Tumor necrosis factor α inhibits expression of the iron regulating hormone hepcidin in murine models of innate colitis.

BACKGROUND: Abnormal expression of the liver peptide hormone hepcidin, a key regulator of iron homeostasis, contributes to the pathogenesis of anemia in conditions such as inflammatory bowel disease (IBD). Since little is known about the mechanisms that control hepcidin expression during states of intestinal inflammation, we sought to shed light on this issue using mouse models. METHODOLOGY/PRINCIPAL FINDINGS: Hepcidin expression was evaluated in two types of intestinal inflammation caused by innate immune activation-dextran sulfate sodium (DSS)-induced colitis in wild-type mice and the spontaneous colitis occurring in T-bet/Rag2-deficient (TRUC) mice. The role of tumor necrosis factor (TNF) α was investigated by in vivo neutralization, and by treatment of a hepatocyte cell line, as well as mice, with the recombinant cytokine. Expression and activation of Smad1, a positive regulator of hepcidin transcription, were assessed during colitis and following administration or neutralization of TNFα. Hepcidin expression progressively decreased with time during DSS colitis, correlating with changes in systemic iron distribution. TNFα inhibited hepcidin expression in cultured hepatocytes and non-colitic mice, while TNFα neutralization during DSS colitis increased it. Similar results were obtained in TRUC mice. These effects involved a TNFα-dependent decrease in Smad1 protein but not mRNA. CONCLUSIONS/SIGNIFICANCE: TNFα inhibits hepcidin expression in two distinct types of innate colitis, with down-regulation of Smad1 protein playing an important role in this process. This inhibitory effect of TNFα may be superseded by other factors in the context of T cell-mediated colitis given that in the latter form of intestinal inflammation hepcidin is usually up-regulated.

The bone morphogenetic protein-hepcidin axis as a therapeutic target in inflammatory bowel disease.

BACKGROUND: A debilitating anemia associated with low serum iron often accompanies inflammatory bowel disease (IBD). Increased production of the iron regulatory hormone hepcidin is implicated in its pathogenesis and may also contribute to the inflammatory process itself. Hepcidin expression is dependent on bone morphogenetic proteins (BMPs) like BMP6, but the mechanisms that increase hepcidin levels during intestinal inflammation are not clear. Here we test the hypothesis that inhibiting hepcidin expression may have beneficial effects in IBD, and also shed light on the mechanism of colitis-induced hepcidin upregulation.
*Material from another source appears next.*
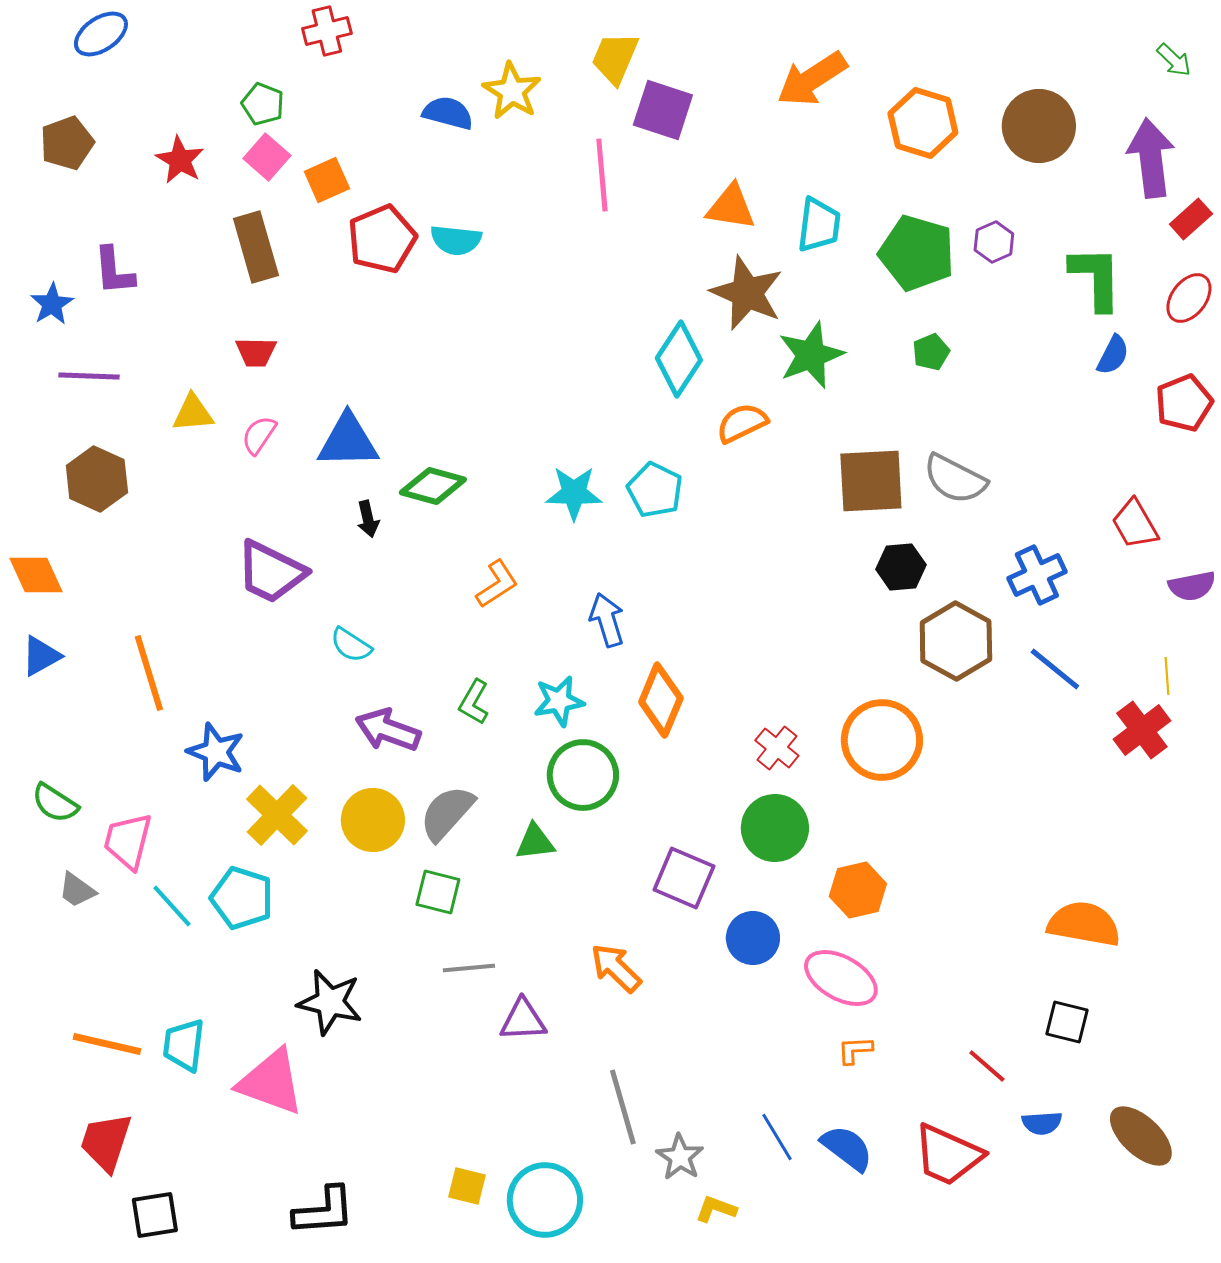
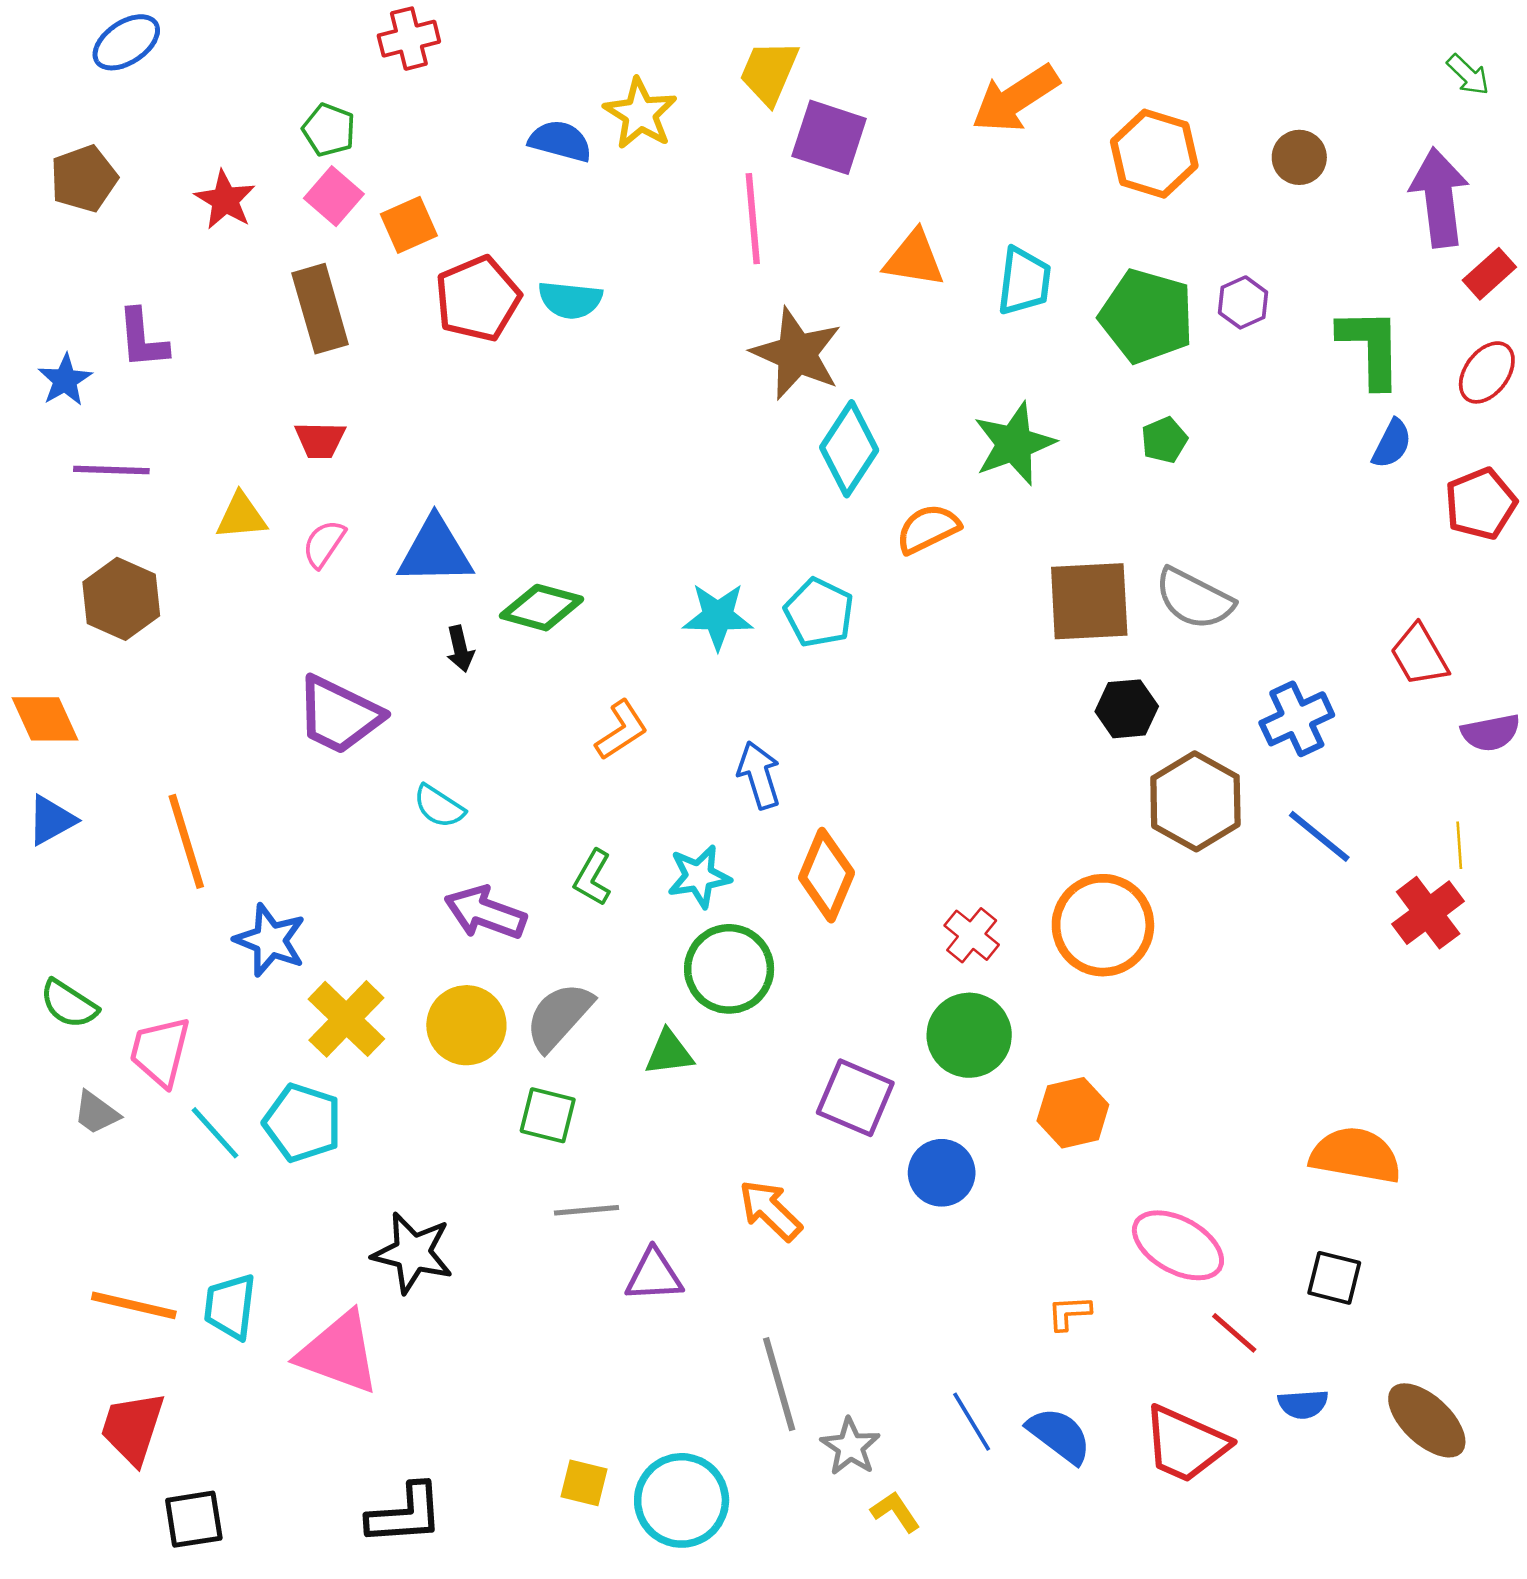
brown circle: (1039, 126) -> (1299, 157), size x0.6
brown star: (747, 293) -> (797, 354), moved
pink ellipse: (841, 978) -> (1178, 1245), moved
yellow L-shape: (716, 1209) -> (895, 1512), turned 36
METHODS: Mice with T cell transfer colitis were treated with vehicle or one of three anti-BMP reagents: HJV.Fc, a recombinant protein that prevents binding of BMPs to their receptor, LDN-193189, a small molecule inhibitor of BMP signal transduction, and an anti-BMP6 antibody. The effects of these reagents on colitis severity, liver hepcidin mRNA, and serum iron were determined. The mechanism of hepcidin upregulation was investigated by examining BMP6 expression and activity and the effects of IL-6 deficiency. RESULTS: All the anti-BMP reagents inhibited hepcidin expression and increased serum iron levels in the colitic mice. They also produced modest reductions in colon inflammatory cytokine expression. Although hepcidin upregulation during colitis was dependent on BMP6, it was not associated with increased BMP6 expression or activity. IL-6 was required for increased hepcidin expression during colitis. CONCLUSIONS: Inhibiting hepcidin expression may help to correct the anemia of IBD and may also attenuate intestinal inflammation. The mechanism of colitis-induced hepcidin upregulation involves both BMP6 and IL-6.

Iron and intestinal immunity.

PURPOSE OF REVIEW: Recent advances in the study of iron metabolism have led to a better understanding of the molecular basis for the interactions between iron and the inflammatory response. We will review this new information in the context of the gastrointestinal tract. RECENT FINDINGS: The effects of iron on microbial enteropathogens are well known. Recent work has demonstrated that iron also has potentially important effects on the intestinal microbiota. On the host side, hepcidin, a key regulator of mammalian iron metabolism, has emerged as an important mediator of the cross-talk between iron homeostasis and inflammation. Hepcidin-dependent changes in iron flux can influence the expression of inflammatory cytokines, and conversely, inflammatory cytokines can induce hepcidin expression and alter iron homeostasis. Hepcidin levels have been found to be elevated in some studies of inflammatory bowel disease, while manipulating hepcidin expression in animal models of this condition has beneficial effects on both inflammation and dysregulated iron metabolism. SUMMARY: The information on iron metabolism that has become available in recent years has shed new light on the pathogenesis of inflammatory diseases of the gastrointestinal tract, and is also starting to suggest new approaches to treating such diseases.